Direction » Copy out the post below on summing a vector of vectors without allocation, word for word and with its code intact.

Summing a vector of vectors in a non-allocating way

What’s going wrong here, I get a DimensionMismatch error when I run this:

input = repeat([ones(2)], 4)
output = zeros(2)
sum(input) # Gives a 2-element Vector{Float64}
sum!(output, input) # Gives a DimensionMismatch error

The error is:

DimensionMismatch("reduction on array with indices (Base.OneTo(4),) with output with indices (Base.OneTo(2),)")

I can write a fix function for my specific case:

function sum_fixed!(output, input::Vector{Vector{T}}, n, m) where T
    for j in 1:m
        for i in 1:n
            output[j] += input[i][j]
        end
    end
end

which is (sometimes) non-allocating:

@btime sum_fixed!(output, input, 4, 2)

Information given »
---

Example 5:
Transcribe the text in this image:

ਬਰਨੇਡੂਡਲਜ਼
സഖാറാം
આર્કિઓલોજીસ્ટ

Reply to the task »
Summing a vector of vectors in a non-allocating way

What’s going wrong here, I get a DimensionMismatch error when I run this:

input = repeat([ones(2)], 4)
output = zeros(2)
sum(input) # Gives a 2-element Vector{Float64}
sum!(output, input) # Gives a DimensionMismatch error

The error is:

DimensionMismatch("reduction on array with indices (Base.OneTo(4),) with output with indices (Base.OneTo(2),)")

I can write a fix function for my specific case:

function sum_fixed!(output, input::Vector{Vector{T}}, n, m) where T
    for j in 1:m
        for i in 1:n
            output[j] += input[i][j]
        end
    end
end

which is (sometimes) non-allocating:

@btime sum_fixed!(output, input, 4, 2)